On February 2, 2021, the U.S. Labor Department reported monthly unemployment numbers for January and said that nonfarm payrolls increased by 49,000 and the unemployment rate was only 6.3%. The increase in jobs and such a low unemployment rate was championed by some in the financial markets as a reason to buy stocks. On CNBC, as the report came out, economics reporter Steve Liesman stated the numbers and also some of his concerns, but the market futures shot up as he spoke, showing that traders focused on the headlines and job growth talk.
These headline numbers do not reflect economic reality, because they are created by not counting people who lost their jobs and have been out of the workforce so long that they no longer are getting unemployment and are not looking for a new job, because they don’t believe any are available for them or are working part-time, but would rather have a full-time job. The Labor Department calls these people “discourage workers” and does not count them in their headline unemployment statistics. When you factor in these people the real unemployment rate is 11.7%.
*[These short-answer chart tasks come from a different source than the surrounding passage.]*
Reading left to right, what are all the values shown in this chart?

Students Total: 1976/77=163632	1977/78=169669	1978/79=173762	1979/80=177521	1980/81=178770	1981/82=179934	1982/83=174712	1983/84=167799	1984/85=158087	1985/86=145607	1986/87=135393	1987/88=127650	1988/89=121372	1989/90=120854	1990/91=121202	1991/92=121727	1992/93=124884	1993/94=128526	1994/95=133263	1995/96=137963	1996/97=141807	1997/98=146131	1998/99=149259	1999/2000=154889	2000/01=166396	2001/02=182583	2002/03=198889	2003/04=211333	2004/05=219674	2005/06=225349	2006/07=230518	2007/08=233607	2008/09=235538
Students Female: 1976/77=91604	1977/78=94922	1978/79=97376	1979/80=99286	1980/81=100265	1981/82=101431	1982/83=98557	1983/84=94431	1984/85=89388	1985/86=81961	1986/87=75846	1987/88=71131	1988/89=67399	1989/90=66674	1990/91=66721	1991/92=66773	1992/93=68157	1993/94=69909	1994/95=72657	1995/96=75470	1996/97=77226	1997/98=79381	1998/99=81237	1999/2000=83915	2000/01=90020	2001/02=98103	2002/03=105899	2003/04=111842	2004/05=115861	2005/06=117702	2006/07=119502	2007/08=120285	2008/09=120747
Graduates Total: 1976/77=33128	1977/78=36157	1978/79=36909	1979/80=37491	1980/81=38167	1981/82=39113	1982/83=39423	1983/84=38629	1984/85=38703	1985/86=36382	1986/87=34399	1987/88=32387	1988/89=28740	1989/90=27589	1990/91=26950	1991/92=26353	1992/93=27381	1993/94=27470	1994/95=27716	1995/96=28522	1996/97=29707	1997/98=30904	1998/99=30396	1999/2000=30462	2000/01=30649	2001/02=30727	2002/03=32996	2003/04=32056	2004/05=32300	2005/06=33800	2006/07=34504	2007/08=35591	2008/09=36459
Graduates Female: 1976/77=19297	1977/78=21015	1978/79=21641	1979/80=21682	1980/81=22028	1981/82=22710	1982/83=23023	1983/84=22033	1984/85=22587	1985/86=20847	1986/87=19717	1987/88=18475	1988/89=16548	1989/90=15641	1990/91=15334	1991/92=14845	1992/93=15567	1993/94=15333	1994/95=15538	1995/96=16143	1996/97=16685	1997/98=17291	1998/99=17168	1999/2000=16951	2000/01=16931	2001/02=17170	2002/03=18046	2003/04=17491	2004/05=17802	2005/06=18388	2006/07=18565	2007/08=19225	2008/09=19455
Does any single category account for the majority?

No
The Labor Department also altered the way the numbers were counted this month to help create new headline numbers, which help pump up stock market players. You have to go through the entire official release to fully understand what they did, but it helped to increase the job loss numbers in prior months and boost January numbers, which makes it look like the job situation is getting better than it really is.
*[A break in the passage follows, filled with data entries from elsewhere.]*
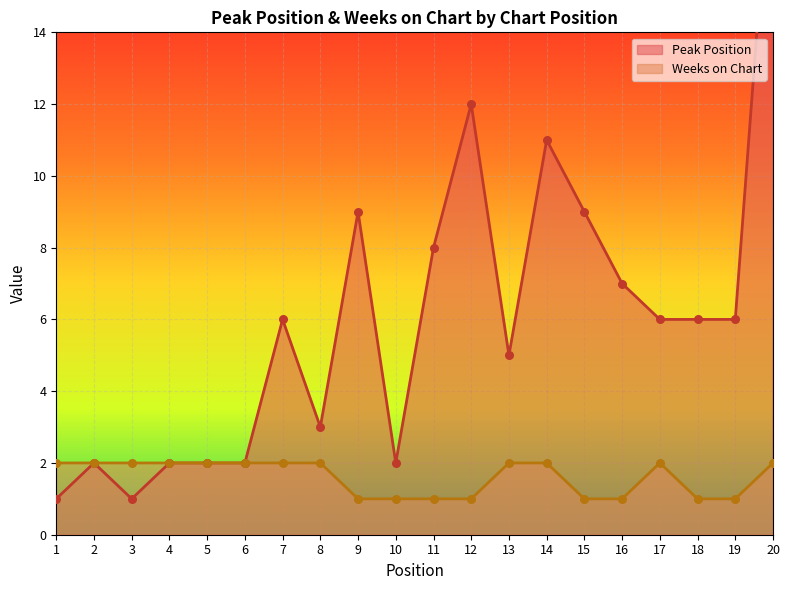

Which series has the largest total across all categories?

Peak Position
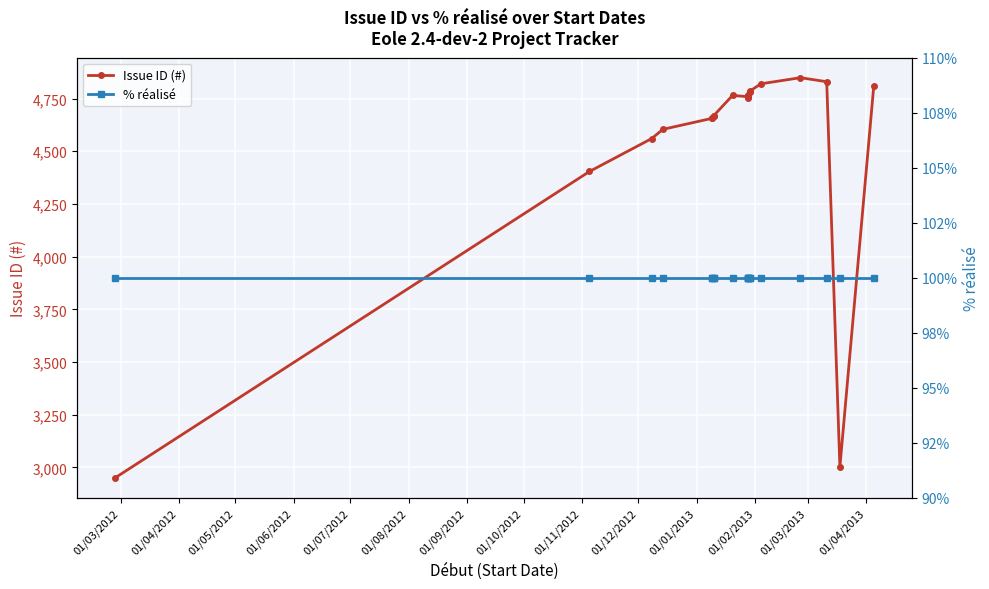

What is the difference between the maximum and minimum values in the Issue ID (#) series?

1899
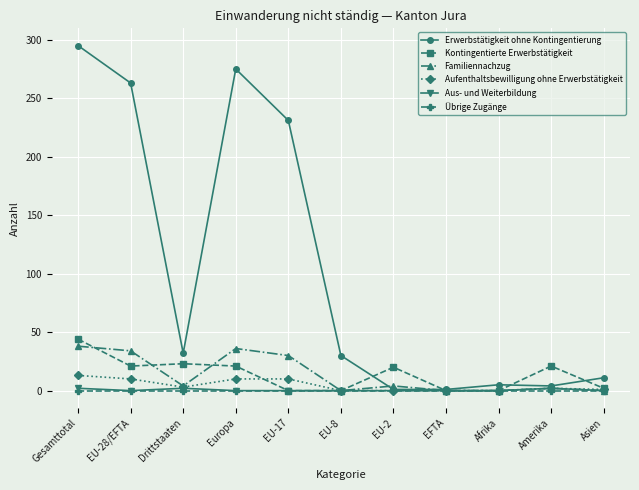

How many data points in Kontingentierte Erwerbstätigkeit are less than 20?

5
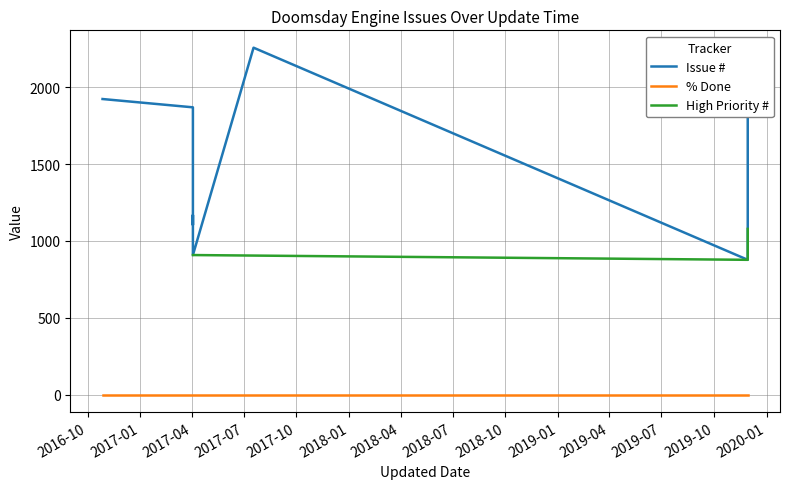

Is this an area chart (filled region under the line)?

No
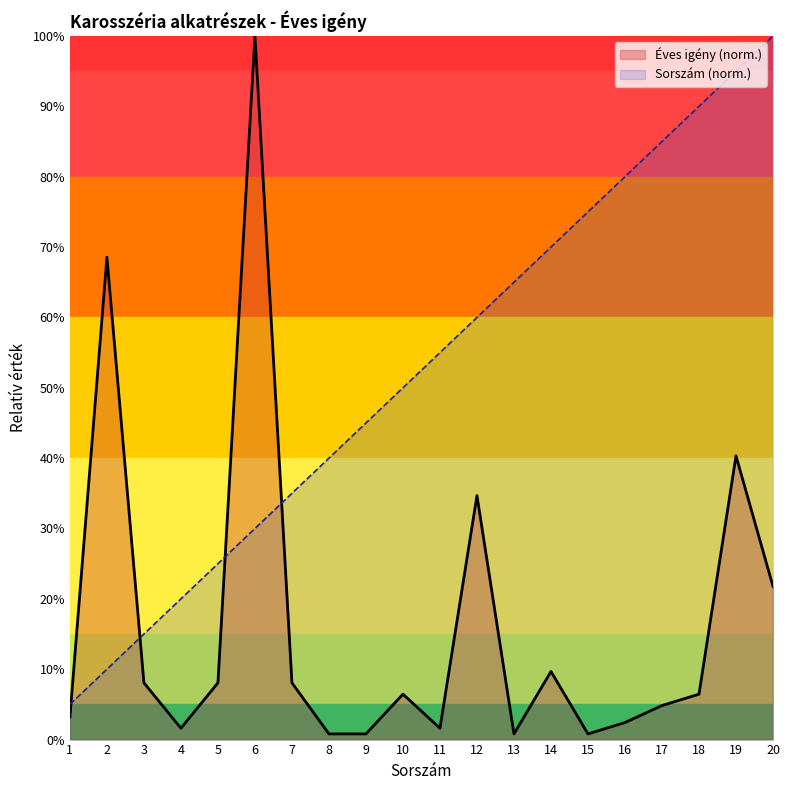

What is the value of the Sorszám (norm.) point at the 11th from the left?

0.6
The 11.7% rate is a disaster, and historically unemployment rates over ten percent have created intense social stress in the United States, such as seen during the Great Depression and thirty years of labor strife from the 1870’s to 1900’s, typified by such as events as the Great Railroad Strike of 1877 and Coxey’s Army of 1898.
The millions of jobs lost and not replaced yet is why the US economy would collapse completely without the stimulus aid being given to people. However, the virus situation appears to have finally peaked and more jobs and growth should be ahead of us, but the past year has caused incredible damage to the US economy, which will have ramifications going forward. Most Americans expect inflation to impact them before this year is over. This is the cost of stimulus and programs launched last year, such as Federal Reserve bond buying, to bailout giant corporations.
The headline unemployment rate gives a totally misleading picture of economic reality in the United States.